> INSTRUCTIONS TO FOLLOW: Beginning at the line that contains "TƯ VẤN TÀI CHÍNH", write out each remaining line of the entries below exactly as it stands.

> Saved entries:
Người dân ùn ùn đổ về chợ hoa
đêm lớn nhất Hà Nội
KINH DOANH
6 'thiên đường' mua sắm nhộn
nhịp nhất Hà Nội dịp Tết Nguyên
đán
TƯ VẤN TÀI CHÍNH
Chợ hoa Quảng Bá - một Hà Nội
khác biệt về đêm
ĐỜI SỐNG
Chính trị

> ANSWER TO THE PROBLEM:
TƯ VẤN TÀI CHÍNH
Chợ hoa Quảng Bá - một Hà Nội
khác biệt về đêm
ĐỜI SỐNG
Chính trị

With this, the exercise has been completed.